Aynı şekilde mermer ocağı açılacak alanlarda bizlerin bulup da tescil edilmesini talep ettiğimiz arkeolojik kalıntıların, Müze Müdürlüğü yetkililerince kendiliğinden bulunup tescilinin yapılması mümkün değil midir? Elbette mümkündür. Ama bu yönde bir çalışma yapılmamaktadır. Peki, Anamur’un 2033 yılında çöl olacağını öngören görevlileri çalıştıran DSİ’’nin mermer ocaklarının su kaynaklarına zararlarını bilmemesi mümkün müdür? Elbette değildir. Buradan, Mersin Valiliği dahil mermer ocaklarının ÇED sürecinde emeği geçen tüm kurum ve kuruluşlara sesleniyoruz: Artık mermer ocaklarını işletecek firmaların değil halkın ve doğanın yanında olun. Korucuk Köyü’nde mermer ocağı işletmek isteyen ilk firma için verilmiş yargı kararına uyun ve artık daha fazla ÇED süreci başlatmayın. Bizler Anamur’un hiçbir köyünde mermer için tek kazma vurulmasını, tek ağacın kesilmesini istemiyoruz ve buna asla izin vermeyeceğiz. Bu konuda hem demokratik hem hukuki mücadelemizi sonuna kadar sürdüreceğiz.”
GÜMÜŞ: "TARIM BÖLGESİNDE MERMER OCAĞI OLMAZ"

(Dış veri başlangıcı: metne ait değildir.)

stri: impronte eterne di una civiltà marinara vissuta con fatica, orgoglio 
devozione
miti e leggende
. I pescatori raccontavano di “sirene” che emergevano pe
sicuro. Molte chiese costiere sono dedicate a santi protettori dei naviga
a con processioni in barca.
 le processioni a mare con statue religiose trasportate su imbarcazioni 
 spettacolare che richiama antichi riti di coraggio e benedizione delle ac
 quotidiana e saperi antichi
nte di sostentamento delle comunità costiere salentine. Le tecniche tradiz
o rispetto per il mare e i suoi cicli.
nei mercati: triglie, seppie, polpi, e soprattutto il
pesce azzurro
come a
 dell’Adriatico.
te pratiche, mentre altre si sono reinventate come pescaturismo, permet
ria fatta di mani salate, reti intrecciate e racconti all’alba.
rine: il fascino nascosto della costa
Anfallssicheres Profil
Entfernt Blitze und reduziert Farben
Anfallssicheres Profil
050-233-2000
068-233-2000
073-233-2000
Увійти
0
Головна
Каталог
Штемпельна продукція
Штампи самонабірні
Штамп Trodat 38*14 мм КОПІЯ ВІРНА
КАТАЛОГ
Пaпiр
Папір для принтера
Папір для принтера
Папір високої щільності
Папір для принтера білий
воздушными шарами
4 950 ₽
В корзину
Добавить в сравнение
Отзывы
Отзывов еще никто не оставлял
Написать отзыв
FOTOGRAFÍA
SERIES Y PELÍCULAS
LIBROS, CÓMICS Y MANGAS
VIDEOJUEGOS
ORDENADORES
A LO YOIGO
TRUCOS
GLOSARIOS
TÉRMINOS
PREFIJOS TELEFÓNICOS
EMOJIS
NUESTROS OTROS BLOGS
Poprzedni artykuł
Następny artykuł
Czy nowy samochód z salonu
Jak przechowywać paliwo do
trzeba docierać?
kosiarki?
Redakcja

Anamur Ziraat Odası Başkanı Ahmet Şeref Gümüş de açık muz üretimi yapılan bölgede avokado üretiminin de arttığını, diğer taraftan geleneksel zeytin, badem, harnup ve nar üreticiliğinin de devam ettiğini belirterek, “Burası bir tarım bölgesi ve gün geçtikçe üretim artıyor. Burada açılacak bir mermer ocağı tarım üretimini olumsuz etkileyecektir. Bölge halkının tek geçim kaynağı tarımdır. Yetkililerin sesimizi duymasını ve buradaki tarım alanlarını ve tarım üretimini korumasını istiyoruz” dedi.